I am wondering, whether the behavior that tons of kernels are launched during the execution of cusparseLt example code (as I provided previously) is expected. It looks weird. I just copy paste the example code in this repository. Is there any bug in the example code that leads to this weird behavior?
Thanks!
@SimonSongg Could you double check the data types and layouts are the same in cuSPARSELt and cuBLAS?
Hi, @j4yan I found if set matmul_search=false, only one kernel will be launched as below, and the calculation result is correct.
Many kernels are launched by cusparseLtMatmulSearch(), by setting matmul_search=false this routine is disabled. For small problem sizes like 320 x 320 x 640 you probably observe much speedup against dense gemm. I'd suggest timing many matmul calls using cudaEvent. Also the layouts of dense gemm (A and B are both column-major) is different than the layouts of sparse gemm (A is row-major and B is column-major).
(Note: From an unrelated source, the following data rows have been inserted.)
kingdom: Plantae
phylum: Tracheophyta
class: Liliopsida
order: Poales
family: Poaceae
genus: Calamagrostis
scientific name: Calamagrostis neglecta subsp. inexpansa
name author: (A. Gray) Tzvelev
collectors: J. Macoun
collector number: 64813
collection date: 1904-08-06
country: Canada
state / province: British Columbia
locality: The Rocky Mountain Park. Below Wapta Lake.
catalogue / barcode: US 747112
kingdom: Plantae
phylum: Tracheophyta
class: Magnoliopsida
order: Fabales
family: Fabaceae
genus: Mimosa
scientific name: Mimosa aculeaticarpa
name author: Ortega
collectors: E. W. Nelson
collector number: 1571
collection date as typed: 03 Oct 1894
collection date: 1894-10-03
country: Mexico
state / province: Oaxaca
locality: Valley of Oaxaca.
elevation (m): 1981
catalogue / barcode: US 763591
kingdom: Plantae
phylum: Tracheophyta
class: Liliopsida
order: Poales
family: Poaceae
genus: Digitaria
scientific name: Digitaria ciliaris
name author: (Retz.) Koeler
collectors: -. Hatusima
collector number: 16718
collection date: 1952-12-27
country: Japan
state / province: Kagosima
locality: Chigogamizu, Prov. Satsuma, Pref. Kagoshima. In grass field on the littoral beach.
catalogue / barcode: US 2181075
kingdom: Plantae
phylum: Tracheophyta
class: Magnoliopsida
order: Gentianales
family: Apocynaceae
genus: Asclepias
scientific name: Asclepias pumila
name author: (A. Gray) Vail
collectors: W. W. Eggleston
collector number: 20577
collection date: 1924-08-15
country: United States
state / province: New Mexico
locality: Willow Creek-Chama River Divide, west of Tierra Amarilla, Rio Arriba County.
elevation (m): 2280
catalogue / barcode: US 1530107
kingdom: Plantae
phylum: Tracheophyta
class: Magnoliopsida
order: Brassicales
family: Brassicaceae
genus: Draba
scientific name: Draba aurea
Many kernels are launched by cusparseLtMatmulSearch(), by setting matmul_search=false this routine is disabled. For small problem sizes like 320 x 320 x 640 you probably observe much speedup against dense gemm. I'd suggest timing many matmul calls using cudaEvent. Also the layouts of dense gemm (A and B are both column-major) is different than the layouts of sparse gemm (A is row-major and B is column-major).
Thanks for reply.
Why the matmul_search will make the gemm launch so many kernels? And I did use small problem size 320 x 320 x 640, and I use a for loop to run it 10 times, the latency seems similar to dense gemm. It might be due to the layout? I will check it soon.
Thanks!
@SimonSongg cusparseLtMatmulSearch() is the auto-tuning API. Sorry I mean for very small sizes you won't observe much speedup.